Alternative Proposal Submitted to Buy American Apparel
In the continuing American Apparel saga, two investment funds submitted a proposal shortly before New Year’s Day to buy the Los Angeles apparel manufacturer out of bankruptcy.
The proposal, outlined in U.S. Bankruptcy Court documents filed Jan. 7 by American Apparel founder Dov Charney, provides increased liquidity and capitalization for the company, including giving American Apparel $30 million in cash when the deal closes, another $90 million in an equity cushion and an expected $50 million loan secured by collateral.
Total liquidity is estimated to be $170 million or more when the deal is completed rather than the $80 million under the current plan to take American Apparel out of bankruptcy.
The two investment funds, guided by Charney to the opportunity, were not named in court documents because they submitted their proposal directly to American Apparel after Charney announced in early December that he had engaged Cardinal Advisors, a Los Angeles–based financial adviser, to explore strategic alternatives.
“American Apparel evaluates all bids consistently,” said an American Apparel spokesperson. “The company remains focused on pursuing the completion of its financial restructuring following its planned bankruptcy court hearing at the end of this month.”
When American Apparel filed for Chapter 11 bankruptcy protection on Oct. 5, the company already had a pre-packaged organization plan in place where the secured lenders would convert $200 million in bonds into equity in the reorganized company.

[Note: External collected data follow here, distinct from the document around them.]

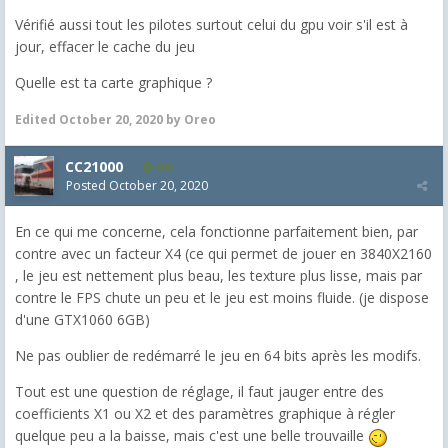
Vérifié aussi tout les pilotes surtout celui du gpu voir s'il est à
jour, effacer le cache du jeu
Quelle est ta carte graphique ?
Edited
October 20, 2020
by Oreo
CC21000
608
Posted
October 20, 2020
En ce qui me concerne, cela fonctionne parfaitement bien, par
contre avec un facteur X4 (ce qui permet de jouer en 3840X2160
, le jeu est nettement plus beau, les texture plus lisse, mais par
contre le FPS chute un peu et le jeu est moins fluide. (je dispose
d'une GTX1060 6GB)
Ne pas oublier de redémarré le jeu en 64 bits après les modifs.
Tout est une question de réglage, il faut jauger entre des
coefficients X1 ou X2 et des paramètres graphique à régler
quelque peu a la baisse, mais c'est une belle trouvaille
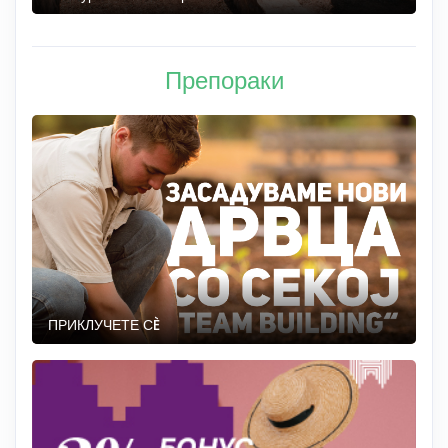
Препораки
ПРИКЛУЧЕТЕ СÈ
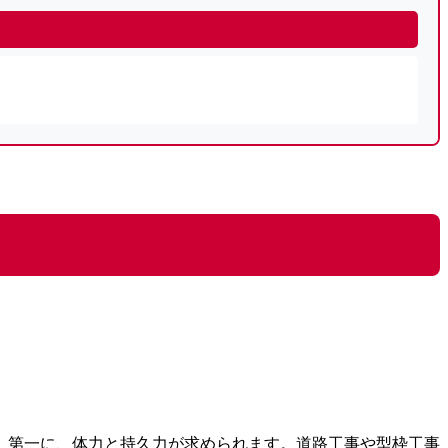
。第一に、体力と持久力が求められます。道路工事や型枠工事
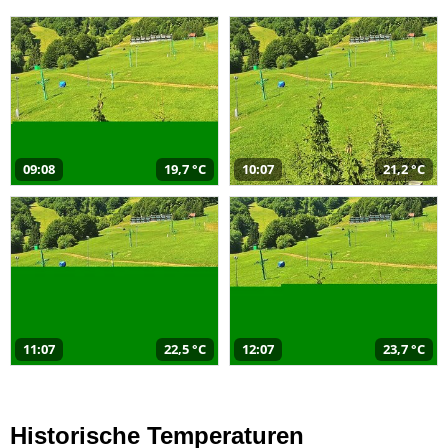
09:08
19,7 °C
10:07
21,2 °C
11:07
22,5 °C
12:07
23,7 °C
Historische Temperaturen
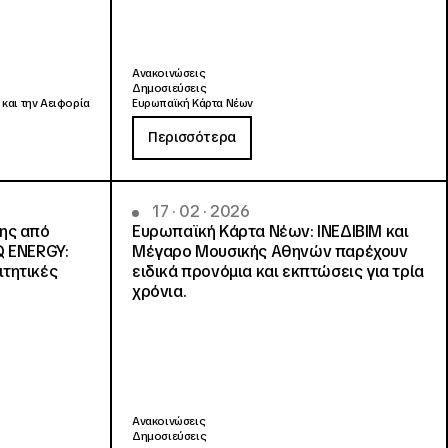
Ανακοινώσεις
Δημοσιεύσεις
 και την Αειφορία
Ευρωπαϊκή Κάρτα Νέων
Περισσότερα
17 · 02 · 2026
νης από
Ευρωπαϊκή Κάρτα Νέων: ΙΝΕΔΙΒΙΜ και
Q ENERGY:
Μέγαρο Μουσικής Αθηνών παρέχουν
ιτητικές
ειδικά προνόμια και εκπτώσεις για τρία
χρόνια.
Ανακοινώσεις
Δημοσιεύσεις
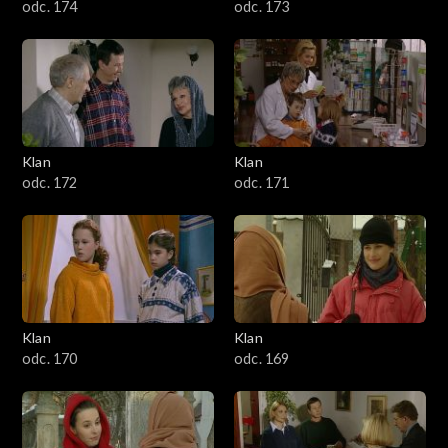
odc. 174
odc. 173
Klan
Klan
odc. 172
odc. 171
Klan
Klan
odc. 170
odc. 169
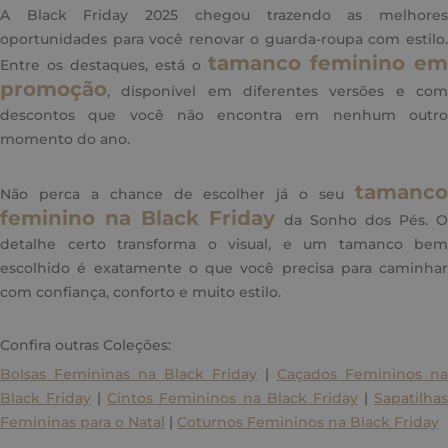
A Black Friday 2025 chegou trazendo as melhores
oportunidades para você renovar o guarda-roupa com estilo.
tamanco feminino em
Entre os destaques, está o
promoção
, disponível em diferentes versões e com
descontos que você não encontra em nenhum outro
momento do ano.
tamanco
Não perca a chance de escolher já o seu
feminino na Black Friday
da Sonho dos Pés. O
detalhe certo transforma o visual, e um tamanco bem
escolhido é exatamente o que você precisa para caminhar
com confiança, conforto e muito estilo.
Confira outras Coleções:
Bolsas Femininas na Black Friday
|
Caçados Femininos na
Black Friday
|
Cintos Femininos na Black Friday
|
Sapatilha
Femininas para o Natal
|
Coturnos Femininos na Black Friday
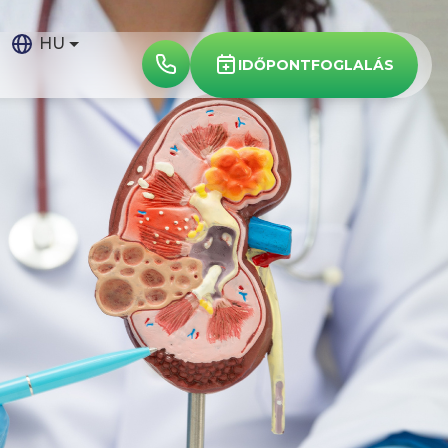
HU
IDŐPONTFOGLALÁS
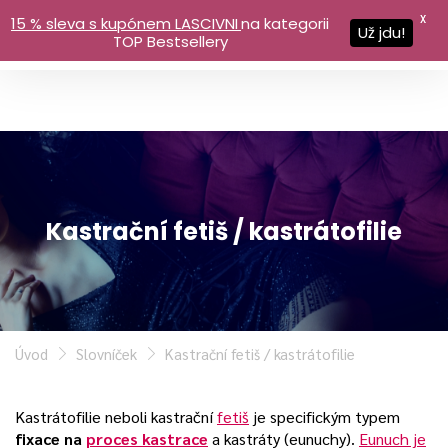
X
15 % sleva s kupónem LASCIVNI
na kategorii
Už jdu!
TOP Bestsellery
Kastrační fetiš / kastrátofilie
Úvod
Slovníček
Kastrační fetiš / kastrátofilie
Kastrátofilie neboli kastrační
fetiš
je specifickým typem
fixace na
proces kastrace
a kastráty (eunuchy).
Eunuch je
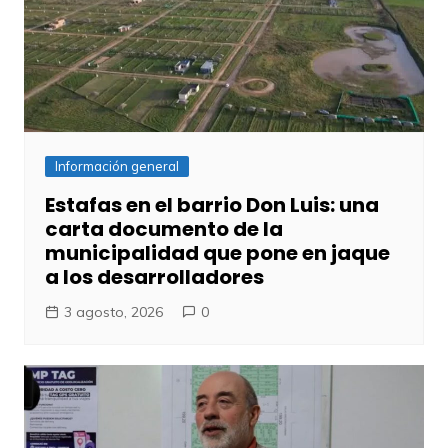
Información general
Estafas en el barrio Don Luis: una
carta documento de la
municipalidad que pone en jaque
a los desarrolladores
3 agosto, 2026
0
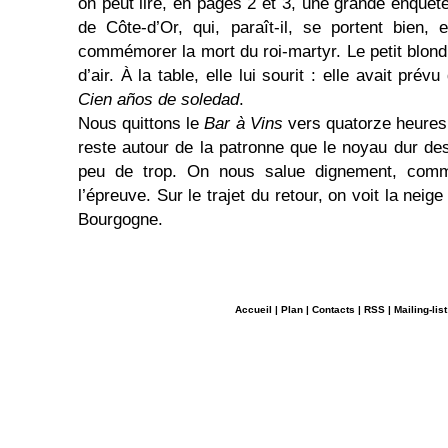
on peut lire, en pages 2 et 3, une grande enquêt
de Côte-d’Or, qui, paraît-il, se portent bien, 
commémorer la mort du roi-martyr. Le petit blon
d’air. À la table, elle lui sourit : elle avait prévu
Cien años de soledad
.
Nous quittons le
Bar à Vins
vers quatorze heures,
reste autour de la patronne que le noyau dur des
peu de trop. On nous salue dignement, com
l’épreuve. Sur le trajet du retour, on voit la neig
Bourgogne.
Accueil
|
Plan
|
Contacts
|
RSS
|
Mailing-list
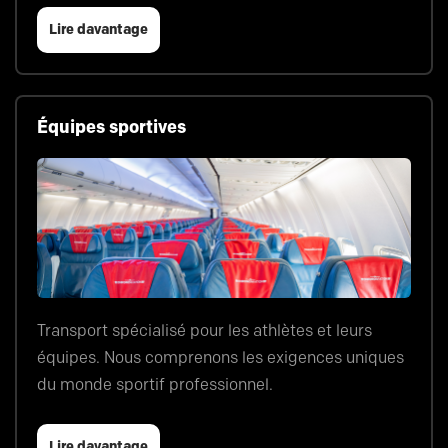
Lire davantage
Équipes sportives
Transport spécialisé pour les athlètes et leurs
équipes. Nous comprenons les exigences uniques
du monde sportif professionnel.
Lire davantage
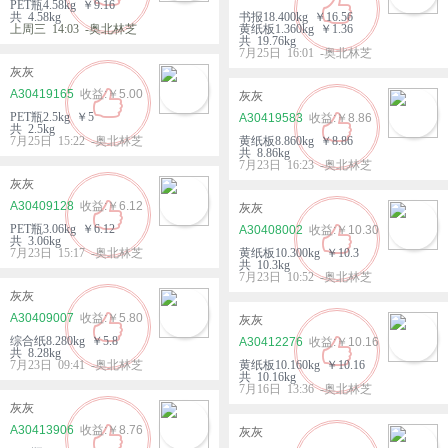
PET瓶4.58kg ￥9.16
共 4.58kg
书报18.400kg ￥16.56
上周三 14:03 -奥北林芝
黄纸板1.360kg ￥1.36
共 19.76kg
7月25日 16:01 -奥北林芝
灰灰
A30419165
￥5.00
灰灰
PET瓶2.5kg ￥5
A30419583
￥8.86
共 2.5kg
7月25日 15:22 -奥北林芝
黄纸板8.860kg ￥8.86
共 8.86kg
7月23日 16:23 -奥北林芝
灰灰
A30409128
￥6.12
灰灰
PET瓶3.06kg ￥6.12
A30408002
￥10.30
共 3.06kg
7月23日 15:17 -奥北林芝
黄纸板10.300kg ￥10.3
共 10.3kg
7月23日 10:52 -奥北林芝
灰灰
A30409007
￥5.80
灰灰
综合纸8.280kg ￥5.8
A30412276
￥10.16
共 8.28kg
7月23日 09:41 -奥北林芝
黄纸板10.160kg ￥10.16
共 10.16kg
7月16日 13:36 -奥北林芝
灰灰
A30413906
￥8.76
灰灰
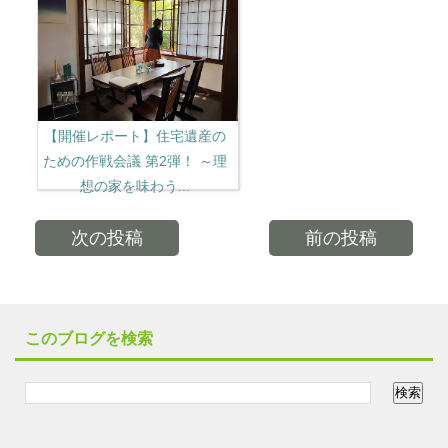
【開催レポート】住宅遺産の
ための作戦会議 第2弾！ ～理
想の家を味わう...
次の投稿
前の投稿
このブログを検索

The secured lenders have already provided $90 million in debtor-in-possession financing as well as $70 million in new liquidity.
The pre-packaged organization plan would reduce American Apparel’s debt to $120 million from $311 million, and its annual interest expenses would fall by $24 million.
Among the participating secured lenders in the pre-packaged proposal are Standard General, Monarch Alternative Capital and Goldman Sachs Asset Management. Together, they represent 95 percent of the retailer’s secured lenders.